Kiwi reporter shares how she was duped into working for Russian agency trying to influence US election

September 14, 2020

Based in London, Laura Walters says in hindsight she can see all the red flags.

Hindsight is a beautiful thing, according to one Kiwi reporter who was duped into working for a media outlet covertly run by a Russian interference agency.

Around two weeks ago it was reported by the Associated Press that Facebook had removed a small network of accounts and pages linked to Russia’s Internet Research Agency - the agency that has been using social media to sow political discord in the US since the 2016 presidential election.

The most recent interference campaign ahead of November's election in the US saw freelance journalists recruited to write articles in English and Arabic, mainly targeting left-leaning audiences. 

One of those journalists was Kiwi Laura Walters, a freelancer based in London recruited by 'Peace Data' to write an in-depth article about the issue of Chinese foreign influence in New Zealand.

She shared her experience with TVNZ1's Breakfast this morning, and says she had no idea what was really going on until about two weeks after she had done the work. 

"I had no idea. I did the job how I would do any other job. I pitched an idea, I wrote the story, I filed it, they were happy, they paid me. I didn't really think anything more of it."

That is, until she was approached by another news agency that wanted to talk to her about the work she had done two weeks prior.

"I thought, 'Uh oh,' and that's when I started furiously googling, of course, trying to find out what was going on and saw that the FBI had tipped off Facebook and other social media companies.

"It's definitely been a strange couple of weeks for me trying to wrap my head around that." 

As she understands it, Walters believes her work was being used to create a "camouflage" of sorts so the website could appeal to left-wing voters at first, and then the interference work would really begin.

In Finland’s capital the US President said there’s no reason for Russia to meddle in the vote.

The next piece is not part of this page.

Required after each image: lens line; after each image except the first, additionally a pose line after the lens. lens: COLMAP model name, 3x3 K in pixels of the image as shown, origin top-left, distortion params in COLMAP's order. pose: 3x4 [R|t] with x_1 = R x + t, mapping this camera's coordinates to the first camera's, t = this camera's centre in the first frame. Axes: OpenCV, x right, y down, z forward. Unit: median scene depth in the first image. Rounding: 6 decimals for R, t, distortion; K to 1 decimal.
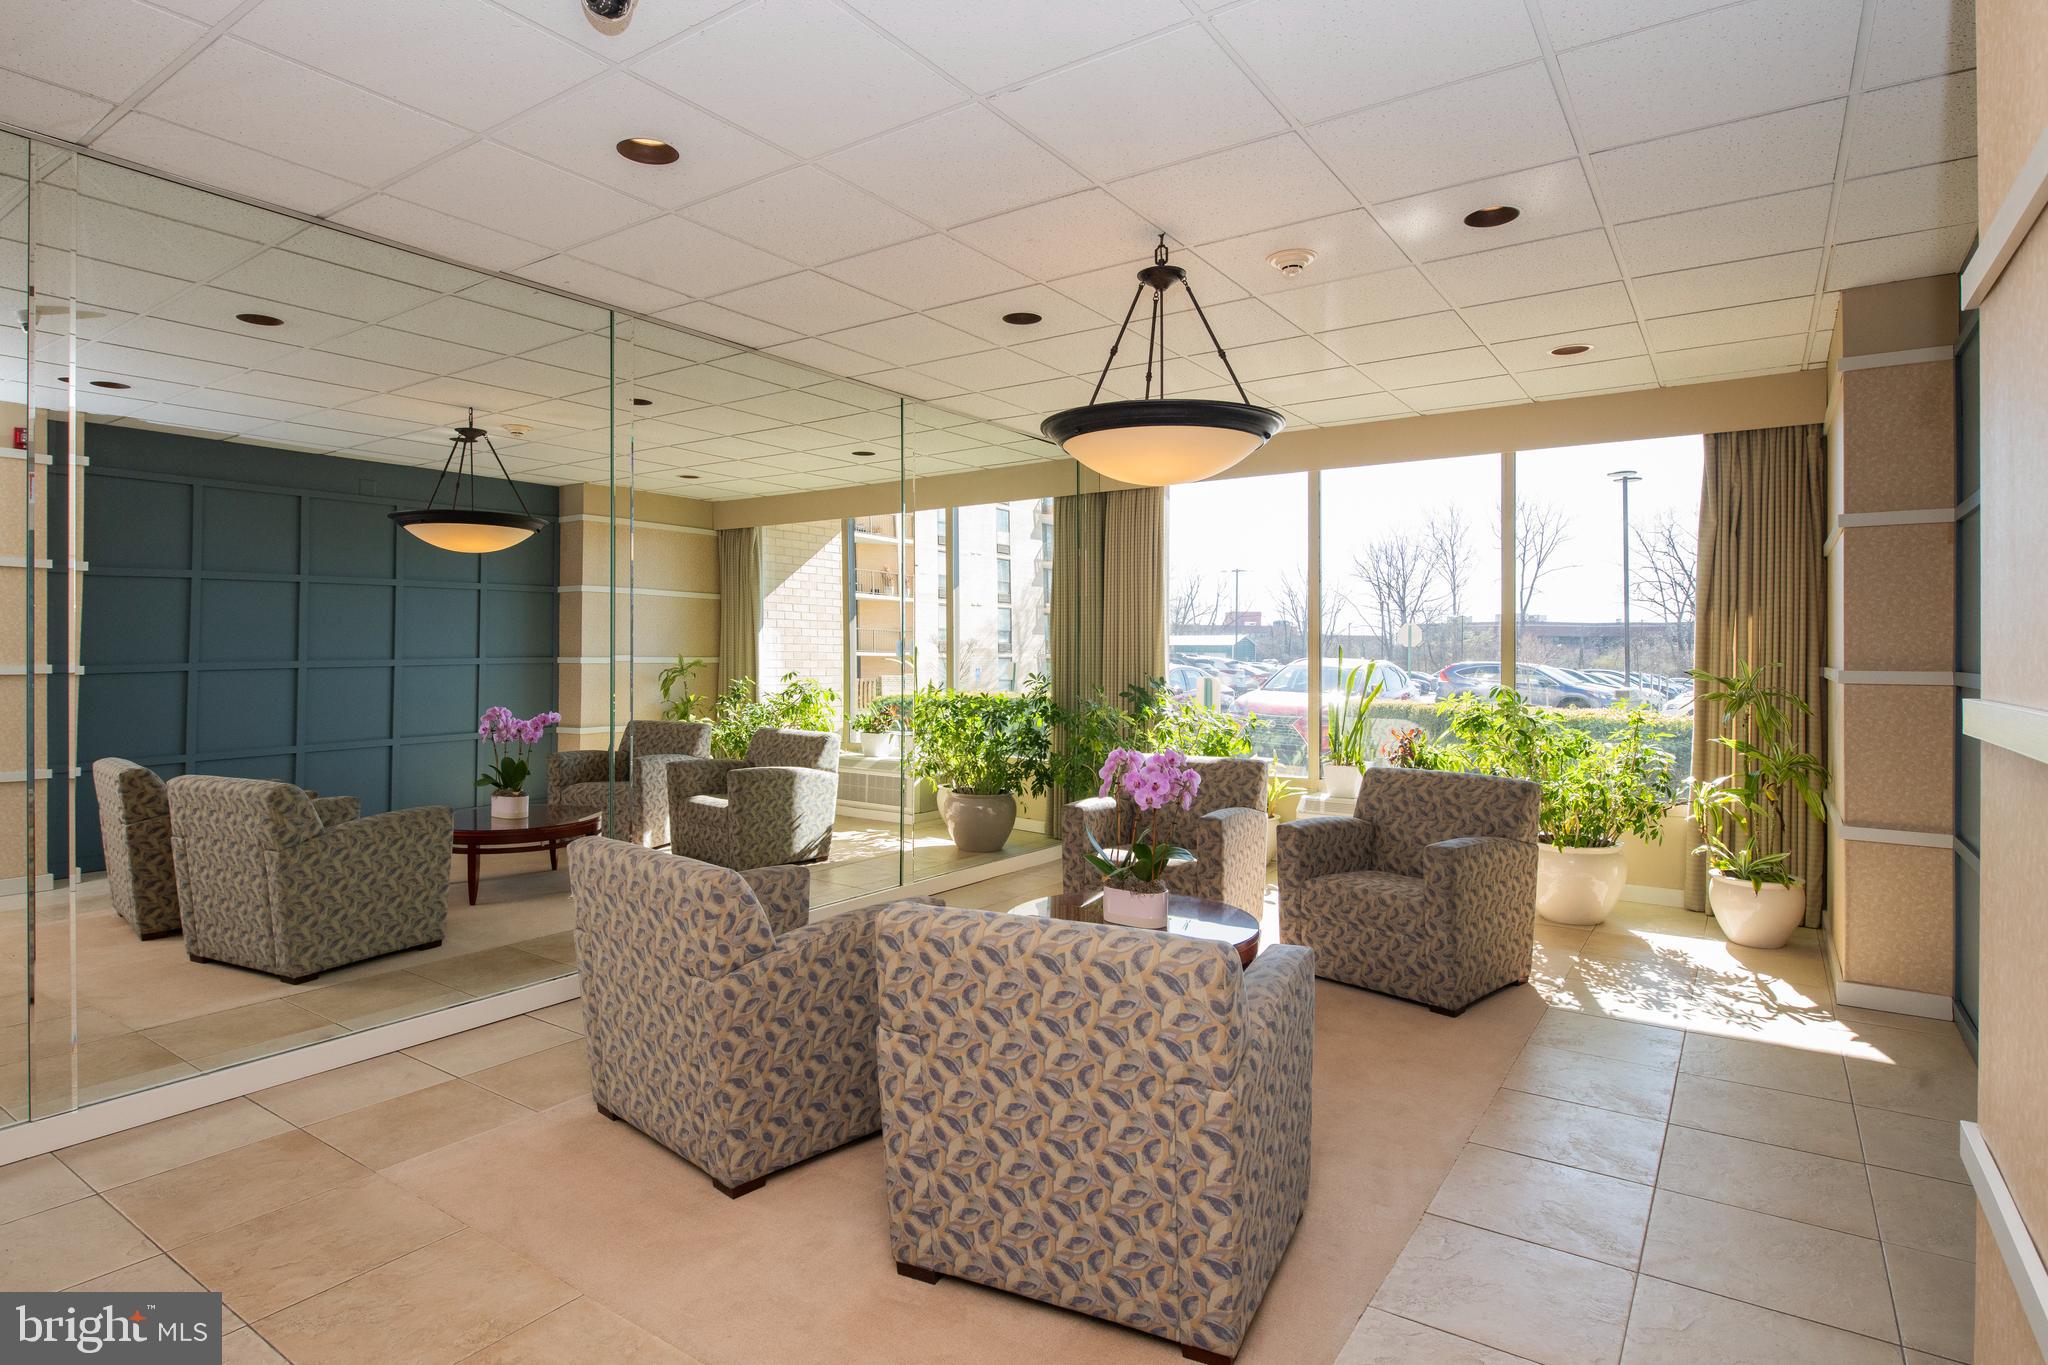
lens RADIAL K [[1029.3, 0, 1022.1], [0, 1029.3, 670.8], [0, 0, 1]] dist [-0.004691, -0.001480]
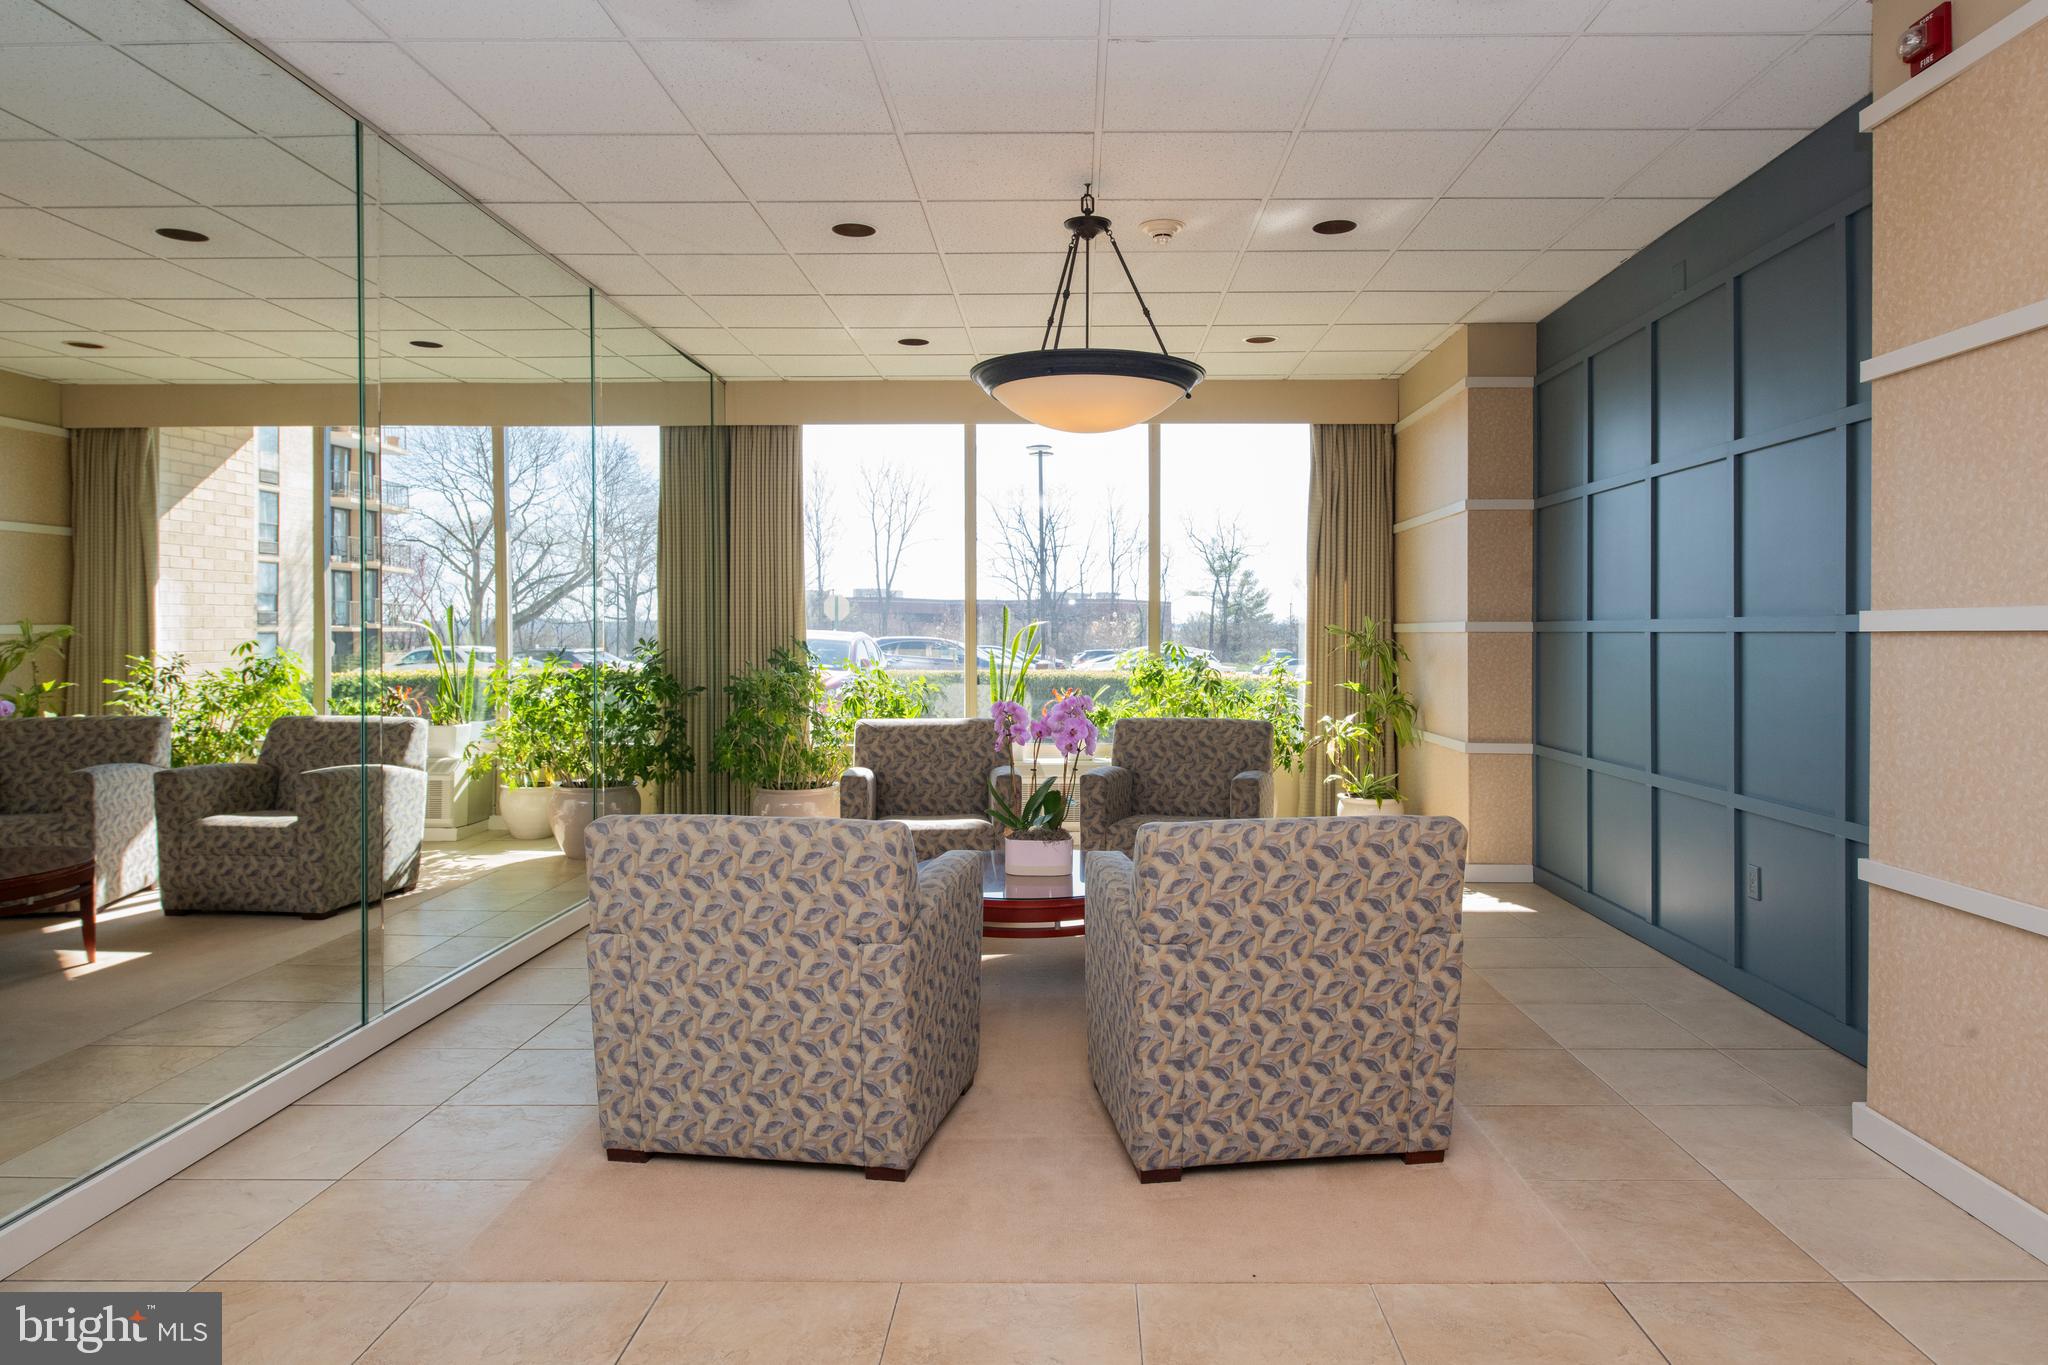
lens RADIAL K [[1229.2, 0, 1027.6], [0, 1229.2, 668.8], [0, 0, 1]] dist [0.001049, -0.000359]
pose [[0.834269, -0.019357, 0.551017, -0.425176], [0.012721, 0.999793, 0.015861, 0.022880], [-0.551210, -0.006223, 0.834343, 0.016567]]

"My piece was published quite early on and it's part of what you'd call the camouflage, so myself and other freelancers were brought in and commissioned to build the credibility of the website and create a camouflage so then they can deliver the payload, which are those specific types of political stories. 

"Essentially, what they were trying to do with the campaign was appeal to left wing voters and then once they appealed to them and they had engaged with them then they were going to start to influence them." 

She says "hindsight is a beautiful thing". 

"It was impossible for me to spot...In hindsight, you can see all of these little red flags and maybe these things that should have raised alarm bells.

"It just shows that it can kind of happen to anyone."